In that and subsequent correspondence, he explained that he had decided to explore the genealogy of his family background, tracing it from Puerto Rico back to Spain in the early 1500’s.  He discovered that some of his ancestors had left Spain and Portugal after the Inquisition had arrived, traveled to Flanders and the Canary Islands, finally settling in the remote mountainous interior of Puerto Rico. In trying to understand why they made this extreme transition, he came to the inescapable conclusion that they had been Secret Jews and were escaping the Inquisition, as many thousands of Secret Jews had done.  These were the descendants of Jews who had been forcibly converted to Christianity (conversos), yet remained secretly true to their own traditions.
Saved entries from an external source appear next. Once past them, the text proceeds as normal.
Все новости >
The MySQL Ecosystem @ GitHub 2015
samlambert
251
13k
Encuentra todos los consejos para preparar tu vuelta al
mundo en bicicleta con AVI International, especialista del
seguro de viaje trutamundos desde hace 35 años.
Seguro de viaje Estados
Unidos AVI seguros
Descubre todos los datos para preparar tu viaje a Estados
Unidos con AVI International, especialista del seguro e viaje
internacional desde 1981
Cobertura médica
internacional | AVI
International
Any small infraction (such as wearing clean clothes on Saturday, not eating pork, or lighting candles on Friday night) could result in a family being accused of the capital crime of Judaizing, which could lead to torture, ruination and death.   For this reason, many descendants of Secret Jews fled from Spain and Portugal into the remote regions of their colonies.  Other inquiries and family traditions, whose Judaic origins had been forgotten, convinced him that they were in fact Bnei Anousim.  This was a shocking revelation to someone who had been brought up all their life thinking that they were Protestant.
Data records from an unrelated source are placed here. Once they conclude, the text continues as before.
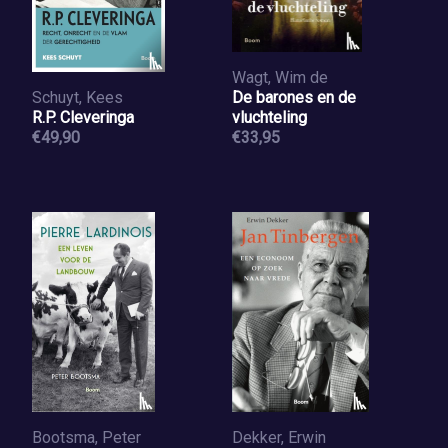
Wagt, Wim de
Schuyt, Kees
De barones en de
R.P. Cleveringa
vluchteling
€49,90
€33,95
Bootsma, Peter
Dekker, Erwin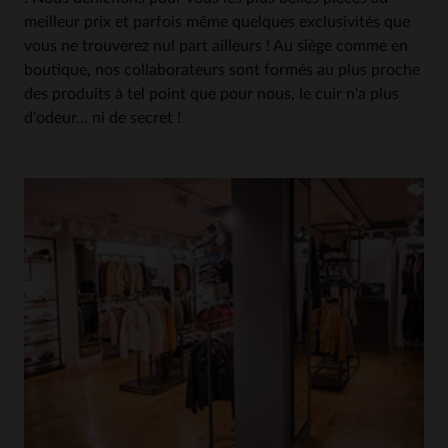
meilleur prix et parfois même quelques exclusivités que
vous ne trouverez nul part ailleurs ! Au siège comme en
boutique, nos collaborateurs sont formés au plus proche
des produits à tel point que pour nous, le cuir n'a plus
d'odeur... ni de secret !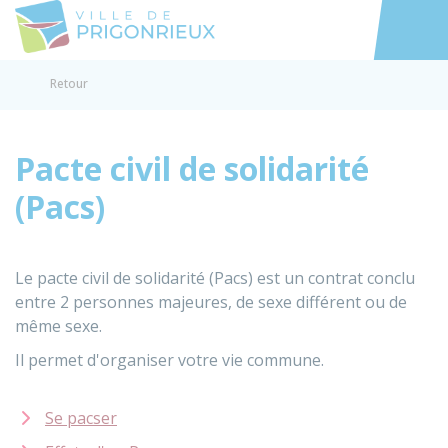
Prigonrieux
Accéder au
Retour
Pacte civil de solidarité
(Pacs)
Le pacte civil de solidarité (Pacs) est un contrat conclu
entre 2 personnes majeures, de sexe différent ou de
même sexe.
Il permet d'organiser votre vie commune.
Se pacser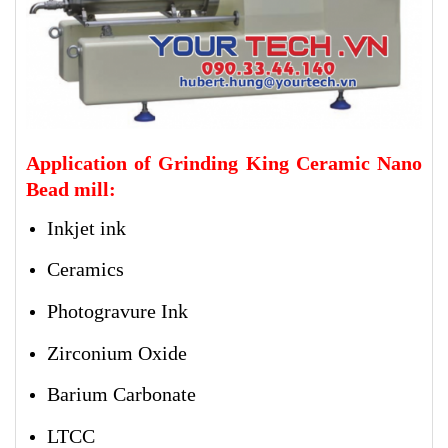
Application of Grinding King Ceramic Nano
Bead mill:
Inkjet ink
Ceramics
Photogravure Ink
Zirconium Oxide
Barium Carbonate
LTCC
Having come to terms with the implications of this discovery, he had delved into the history and background and had come across my blog article.  It happened that we were just about to have another conference on the subject, entitled “Mapping the Anousim Diaspora: Six centuries of pushing borders,” held at NAC by the Institute for Sefardi and Anousim Studies on March 23, 2015.  Because of his mounting curiosity, never having attended a conference on this subject, on short notice he decided to come.
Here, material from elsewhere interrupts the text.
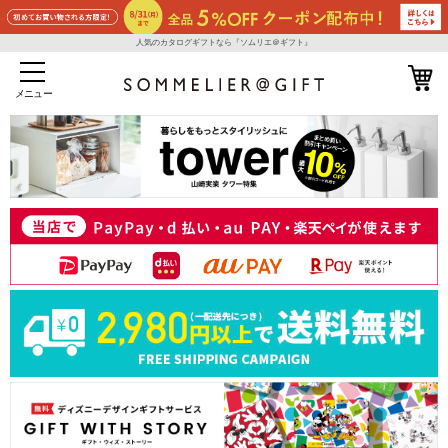
人気のカタログギフトなら『ソムリエ＠ギフト』
メニュー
I met him at his hotel and we got to know each other.  I also took him back and forth with me to the conference.  We got along extremely well and I and others answered his many questions and concerns.  I also had the privilege of taking him to his first Shabbat service in a synagogue.  He also met two other people at the conference who had come from Puerto Rico and shared his background, as well as several others, some of whom had converted to Judaism.  I believe this was all quite an overwhelming experience for him.

Upon returning to the US he started a process of returning to Judaism and rejoining the Jewish people.  You must understand that the difference between “returning” and “converting” is a big distinction for such Bnei Anousim (as it has been for other groups, such as the Ethiopian Jews).  In general, the Rabbinate and the Israel Ministry of the Interior, require documentary evidence that the matrilineal line has always been Jewish.  In many and perhaps most cases this is impossible.  Hence some Bnei Anousim simply take a conversion course, but some refuse and say that since they are Jewish by birth they should not have to convert.

In his case, he was not able to provide sufficient documentation to satisfy the rabbinate in New York, but his evident sincerity and commitment to becoming an Orthodox Jew, led the Rabbis to accept him as Jewish.  On Yom Hashoah last (May 3) he was accepted by the Beth Din of Queens NY as a Jew, he received immersion in the mikve and had an aliyah in the Orthodox synagogue.  This was an epic return and the righting of a historic wrong, in which I am proud to have played some small part.  Mazaltov!